Wall Street and American politicians have been and remain “mistaken” about most financial matters, matters that are crucial to your personal security and liberty.
Maybe Wall Street analysts were just mistaken when they urged Americans to buy shares in companies (without sales) at $200.00 per share that now trade at $1.00 per share. Maybe their failure to inform you that – while telling you to “BUY” these companies shares, they were helping insiders unload (on you) billions of dollars of insiders shares. Maybe that was just a mistake or oversight. Maybe when Washington economists (and Wall Street concurred) promised Americans Trillions of dollars in surpluses. They promised us that these surpluses would provide for the elderly, minorities, rebuild our declining infra-structure and remedy third world hunger. Maybe they were just mistaken.
Don’t you remember the certainty in the voices of Clinton and every other politician, when they assured Americans that their projections of future surpluses were as real as real could be?
The politicians in DC select the same large CPA firms (men of the same culture, ethics and integrity) to balance our nations books as do the directors of large public corporations.

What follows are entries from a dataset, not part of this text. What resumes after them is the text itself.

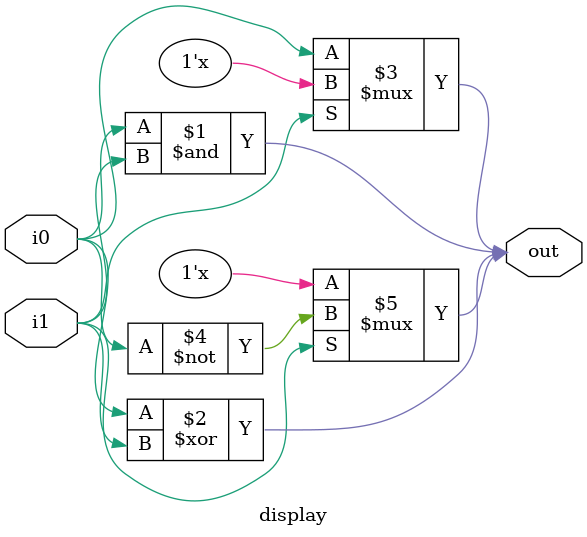
<source format=v>
module display(out, i0, i1);
	input i0,i1;
	output out;
	
	and a(out,i0,i1);
	xor x(out,i0,i1);
	
	// bufif b(out,in,ctrl) --> ctrl=i1
	bufif0 b0(out,i0,i1);
	notif1 n1(out,i0,i1);

endmodule
</source>
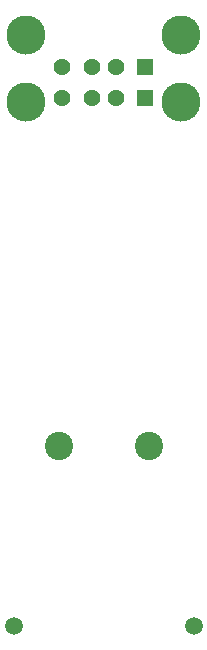
<source format=gbr>
%TF.GenerationSoftware,KiCad,Pcbnew,6.0.2+dfsg-1*%
%TF.CreationDate,2022-12-10T13:13:51-05:00*%
%TF.ProjectId,5v-8a-ps,35762d38-612d-4707-932e-6b696361645f,rev?*%
%TF.SameCoordinates,Original*%
%TF.FileFunction,Soldermask,Bot*%
%TF.FilePolarity,Negative*%
%FSLAX46Y46*%
G04 Gerber Fmt 4.6, Leading zero omitted, Abs format (unit mm)*
G04 Created by KiCad (PCBNEW 6.0.2+dfsg-1) date 2022-12-10 13:13:51*
%MOMM*%
%LPD*%
G01*
G04 APERTURE LIST*
%ADD10C,1.500000*%
%ADD11C,2.400000*%
%ADD12C,3.316000*%
%ADD13C,1.428000*%
%ADD14R,1.428000X1.428000*%
G04 APERTURE END LIST*
D10*
%TO.C,U1*%
X71120000Y-125730000D03*
X86360000Y-125730000D03*
D11*
X74930000Y-110490000D03*
X82550000Y-110490000D03*
%TD*%
D12*
%TO.C,J1*%
X72170000Y-75720000D03*
X85310000Y-75720000D03*
X72170000Y-81400000D03*
X85310000Y-81400000D03*
D13*
X75240000Y-81050000D03*
X77740000Y-81050000D03*
X79740000Y-81050000D03*
D14*
X82240000Y-81050000D03*
D13*
X75240000Y-78430000D03*
X77740000Y-78430000D03*
X79740000Y-78430000D03*
D14*
X82240000Y-78430000D03*
%TD*%
M02*

</source>
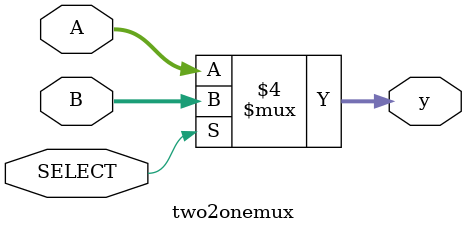
<source format=v>
module two2onemux #(parameter N = 4) ( // Sworup Bhattarai 1001093304
	input SELECT, 
	input [N-1:0] A, B,
	output reg [N-1:0] y );  
	
	always @ (SELECT,A,B)
	begin	
	
		if (SELECT==1'b1)
		begin
			y <= B;
		end
		
		else 
		begin
			y <= A;
		end
		
	end
endmodule

</source>
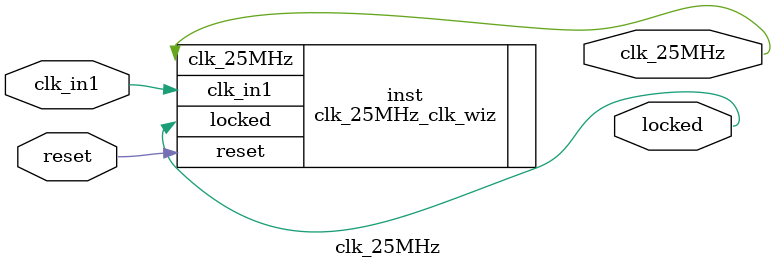
<source format=v>


`timescale 1ps/1ps

(* CORE_GENERATION_INFO = "clk_25MHz,clk_wiz_v6_0_16_0_0,{component_name=clk_25MHz,use_phase_alignment=true,use_min_o_jitter=false,use_max_i_jitter=false,use_dyn_phase_shift=false,use_inclk_switchover=false,use_dyn_reconfig=false,enable_axi=0,feedback_source=FDBK_AUTO,PRIMITIVE=PLL,num_out_clk=1,clkin1_period=10.000,clkin2_period=10.000,use_power_down=false,use_reset=true,use_locked=true,use_inclk_stopped=false,feedback_type=SINGLE,CLOCK_MGR_TYPE=NA,manual_override=false}" *)

module clk_25MHz 
 (
  // Clock out ports
  output        clk_25MHz,
  // Status and control signals
  input         reset,
  output        locked,
 // Clock in ports
  input         clk_in1
 );

  clk_25MHz_clk_wiz inst
  (
  // Clock out ports  
  .clk_25MHz(clk_25MHz),
  // Status and control signals               
  .reset(reset), 
  .locked(locked),
 // Clock in ports
  .clk_in1(clk_in1)
  );

endmodule

</source>
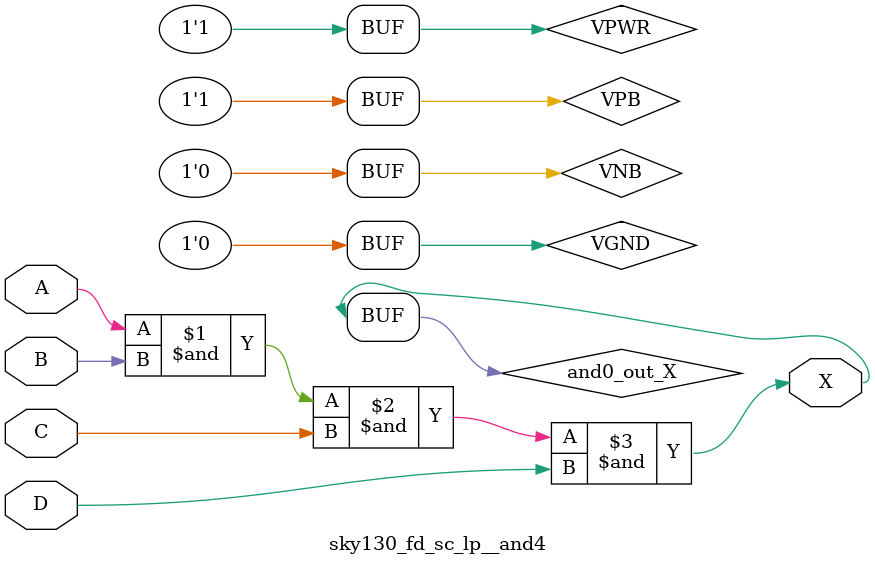
<source format=v>
/*
 * Copyright 2020 The SkyWater PDK Authors
 *
 * Licensed under the Apache License, Version 2.0 (the "License");
 * you may not use this file except in compliance with the License.
 * You may obtain a copy of the License at
 *
 *     https://www.apache.org/licenses/LICENSE-2.0
 *
 * Unless required by applicable law or agreed to in writing, software
 * distributed under the License is distributed on an "AS IS" BASIS,
 * WITHOUT WARRANTIES OR CONDITIONS OF ANY KIND, either express or implied.
 * See the License for the specific language governing permissions and
 * limitations under the License.
 *
 * SPDX-License-Identifier: Apache-2.0
*/


`ifndef SKY130_FD_SC_LP__AND4_TIMING_V
`define SKY130_FD_SC_LP__AND4_TIMING_V

/**
 * and4: 4-input AND.
 *
 * Verilog simulation timing model.
 */

`timescale 1ns / 1ps
`default_nettype none

`celldefine
module sky130_fd_sc_lp__and4 (
    X,
    A,
    B,
    C,
    D
);

    // Module ports
    output X;
    input  A;
    input  B;
    input  C;
    input  D;

    // Module supplies
    supply1 VPWR;
    supply0 VGND;
    supply1 VPB ;
    supply0 VNB ;

    // Local signals
    wire and0_out_X;

    //  Name  Output      Other arguments
    and and0 (and0_out_X, A, B, C, D     );
    buf buf0 (X         , and0_out_X     );

endmodule
`endcelldefine

`default_nettype wire
`endif  // SKY130_FD_SC_LP__AND4_TIMING_V

</source>
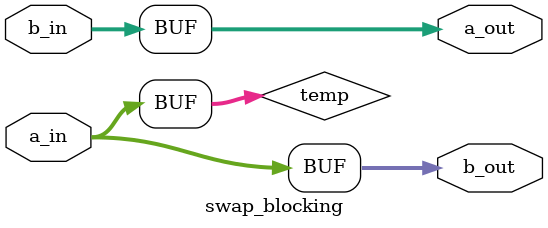
<source format=v>
module swap_blocking (
    input  wire [3:0] a_in,
    input  wire [3:0] b_in,
    output reg  [3:0] a_out,
    output reg  [3:0] b_out
);

    reg [3:0] temp;

    always @(*) begin
        temp  = a_in;
        a_out = b_in;
        b_out = temp;
    end

endmodule



</source>
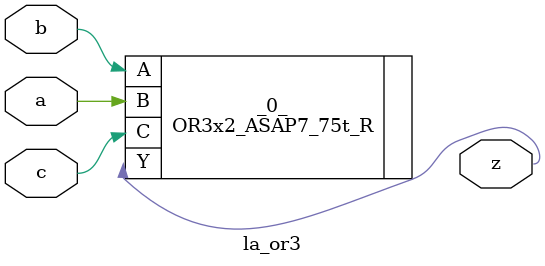
<source format=v>

/* Generated by Yosys 0.37 (git sha1 a5c7f69ed, clang 14.0.0-1ubuntu1.1 -fPIC -Os) */

module la_or3(a, b, c, z);
  input a;
  wire a;
  input b;
  wire b;
  input c;
  wire c;
  output z;
  wire z;
  OR3x2_ASAP7_75t_R _0_ (
    .A(b),
    .B(a),
    .C(c),
    .Y(z)
  );
endmodule

</source>
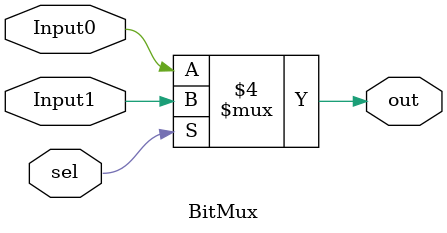
<source format=v>
`timescale 1ns / 1ps
module BitMux(
    input Input0,
    input Input1,
    input sel,
    output reg out
    );

always @ (*)
begin
	if (sel == 0)
	begin
		out <= Input0;
	end
	else
	begin
		out <= Input1;
	end
end

endmodule

</source>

The United States federal government spends nearly $2 Trillion dollars a year. I don’t ever recall reading about any CPA firm or any individual CPA, hired by the feds, criticize, or call into question the policies, procedures, expenditures or the soundness of the balance sheets of any federal department or agency. When “whistle blowers” speak, careers end.

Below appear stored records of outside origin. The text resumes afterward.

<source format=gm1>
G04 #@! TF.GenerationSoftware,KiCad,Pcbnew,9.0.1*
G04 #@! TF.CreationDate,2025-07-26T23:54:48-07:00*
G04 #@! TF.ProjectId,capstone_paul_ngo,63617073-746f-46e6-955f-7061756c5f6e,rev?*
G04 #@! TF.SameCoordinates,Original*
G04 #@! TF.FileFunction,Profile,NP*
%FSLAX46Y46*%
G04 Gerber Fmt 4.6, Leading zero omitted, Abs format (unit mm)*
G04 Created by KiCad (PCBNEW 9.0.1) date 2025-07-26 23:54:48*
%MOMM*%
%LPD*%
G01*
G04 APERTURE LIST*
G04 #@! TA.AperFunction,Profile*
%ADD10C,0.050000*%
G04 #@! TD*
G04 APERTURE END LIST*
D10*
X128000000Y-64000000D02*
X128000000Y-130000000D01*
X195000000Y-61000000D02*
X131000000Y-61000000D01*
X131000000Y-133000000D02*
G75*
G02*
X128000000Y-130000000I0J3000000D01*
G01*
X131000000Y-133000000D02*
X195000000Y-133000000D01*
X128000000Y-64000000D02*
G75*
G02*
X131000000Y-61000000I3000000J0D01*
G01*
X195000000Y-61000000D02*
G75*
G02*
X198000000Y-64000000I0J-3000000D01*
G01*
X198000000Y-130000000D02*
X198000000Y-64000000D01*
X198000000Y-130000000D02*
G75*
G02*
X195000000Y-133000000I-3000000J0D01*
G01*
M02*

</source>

The elected officials that we voted to govern us either: 1) don’t know the extent of America’s solvency problems, 2) won’t tell you for fear that voters can’t “handle the truth” about the weakened competitive position, or 3) won’t discuss the matter because such discussions of this sort radically discourage the dumb-vote. The simple truth is they are doing very well right now. When does it “pay” to rock the boat”? What voters want to hear about the economic challenges America faces? Will that talk get the minority votes, the teacher’s union vote, or the environmentalists vote? The only people in America for whom economic competitiveness and fiscal prudence is a top priority are the large tax-payers (small businessmen, the villainized minority who make the country work and pay the taxes) and geeks who read balance sheets and income statements all day, who are not affiliated with institutions on the take.
How many congressmen, senators and their directors and the department heads of the many dozens of multi-billion dollar federal agencies, would swear in writing that their books are balanced and without corruption? The managers and the accountants who watched Enron, et al, commit fraud are the same types who are “on-duty” at our nation’s government agencies.

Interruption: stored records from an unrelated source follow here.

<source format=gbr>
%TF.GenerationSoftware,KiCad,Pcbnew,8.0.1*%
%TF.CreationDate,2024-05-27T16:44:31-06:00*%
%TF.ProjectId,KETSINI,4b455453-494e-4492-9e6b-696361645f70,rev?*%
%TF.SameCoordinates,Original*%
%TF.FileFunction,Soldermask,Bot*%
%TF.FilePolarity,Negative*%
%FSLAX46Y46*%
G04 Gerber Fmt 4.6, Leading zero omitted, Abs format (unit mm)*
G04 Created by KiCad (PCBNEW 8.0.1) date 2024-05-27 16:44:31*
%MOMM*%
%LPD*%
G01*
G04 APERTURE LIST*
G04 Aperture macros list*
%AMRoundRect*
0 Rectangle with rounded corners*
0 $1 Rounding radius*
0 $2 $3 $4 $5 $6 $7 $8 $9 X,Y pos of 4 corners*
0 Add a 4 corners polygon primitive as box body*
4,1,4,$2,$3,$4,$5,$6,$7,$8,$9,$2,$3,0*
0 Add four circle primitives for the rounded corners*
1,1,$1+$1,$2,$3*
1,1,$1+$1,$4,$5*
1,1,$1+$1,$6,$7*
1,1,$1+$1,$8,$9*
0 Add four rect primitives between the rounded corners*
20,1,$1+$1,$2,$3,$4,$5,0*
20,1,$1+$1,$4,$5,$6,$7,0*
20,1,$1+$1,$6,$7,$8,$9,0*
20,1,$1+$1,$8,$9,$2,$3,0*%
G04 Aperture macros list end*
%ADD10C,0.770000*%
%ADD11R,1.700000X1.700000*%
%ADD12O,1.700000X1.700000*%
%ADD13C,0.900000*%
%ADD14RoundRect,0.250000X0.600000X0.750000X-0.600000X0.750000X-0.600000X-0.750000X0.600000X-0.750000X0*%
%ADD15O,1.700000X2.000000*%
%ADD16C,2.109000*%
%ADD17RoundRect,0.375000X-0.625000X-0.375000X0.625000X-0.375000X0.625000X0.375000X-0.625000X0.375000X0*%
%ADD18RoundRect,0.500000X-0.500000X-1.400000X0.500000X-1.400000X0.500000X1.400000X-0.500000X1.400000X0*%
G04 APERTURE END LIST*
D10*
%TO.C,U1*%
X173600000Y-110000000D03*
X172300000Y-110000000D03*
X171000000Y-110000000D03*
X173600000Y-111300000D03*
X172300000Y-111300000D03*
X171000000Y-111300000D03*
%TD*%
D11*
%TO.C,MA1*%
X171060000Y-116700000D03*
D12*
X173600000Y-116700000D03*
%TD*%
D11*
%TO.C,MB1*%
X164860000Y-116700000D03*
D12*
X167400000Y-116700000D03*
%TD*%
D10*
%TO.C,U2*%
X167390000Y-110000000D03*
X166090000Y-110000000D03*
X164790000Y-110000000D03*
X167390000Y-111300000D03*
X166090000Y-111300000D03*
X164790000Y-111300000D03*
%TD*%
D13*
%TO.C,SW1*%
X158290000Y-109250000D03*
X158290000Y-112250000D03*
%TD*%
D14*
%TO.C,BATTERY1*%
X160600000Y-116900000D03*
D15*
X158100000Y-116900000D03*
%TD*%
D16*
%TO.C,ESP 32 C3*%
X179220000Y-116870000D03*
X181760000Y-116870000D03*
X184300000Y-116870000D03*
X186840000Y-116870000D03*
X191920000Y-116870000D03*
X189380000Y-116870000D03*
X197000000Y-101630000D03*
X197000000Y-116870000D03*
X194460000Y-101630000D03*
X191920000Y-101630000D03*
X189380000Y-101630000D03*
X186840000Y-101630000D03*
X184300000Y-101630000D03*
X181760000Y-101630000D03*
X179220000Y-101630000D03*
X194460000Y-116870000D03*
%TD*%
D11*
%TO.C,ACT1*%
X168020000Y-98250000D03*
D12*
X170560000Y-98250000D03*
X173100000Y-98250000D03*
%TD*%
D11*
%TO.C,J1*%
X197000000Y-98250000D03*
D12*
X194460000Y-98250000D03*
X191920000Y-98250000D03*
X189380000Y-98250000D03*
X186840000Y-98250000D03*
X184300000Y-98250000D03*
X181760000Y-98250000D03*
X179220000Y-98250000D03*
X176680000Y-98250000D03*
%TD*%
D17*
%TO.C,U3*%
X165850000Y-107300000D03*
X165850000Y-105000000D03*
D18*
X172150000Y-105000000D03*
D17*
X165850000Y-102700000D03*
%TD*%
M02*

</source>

With the promise that “all will be well”, politicians will take your votes and their fat pensions. They pay no price for the loss of economic freedoms that future generations have sustained as a result of the debts these politicians burdened our children with.
Wall Street will take your investment capital. They pay no price for your lost (stolen) savings.
How can we measure of future costs of losing our political and economic freedoms as foreigners buy and control an ever increasing percentage of the total US outstanding indebtedness? Where are the prudent voices, where are the patriots?
Today, the talk is:
Do you know what 2nd mortgage rates and margin rates are down to?
Have you seen how much real estate has risen in the past 7 years?
“Why worry”, they say.
Your Money
Who looks over the financial statements of the banks and insurance companies that you depend upon? Do you “know” if the balance sheets of the institutions that you have invested are prudently prepared?
Maybe Wall Street and Washington politicians just make a lot of mistakes.
Maybe they are just really good salesmen.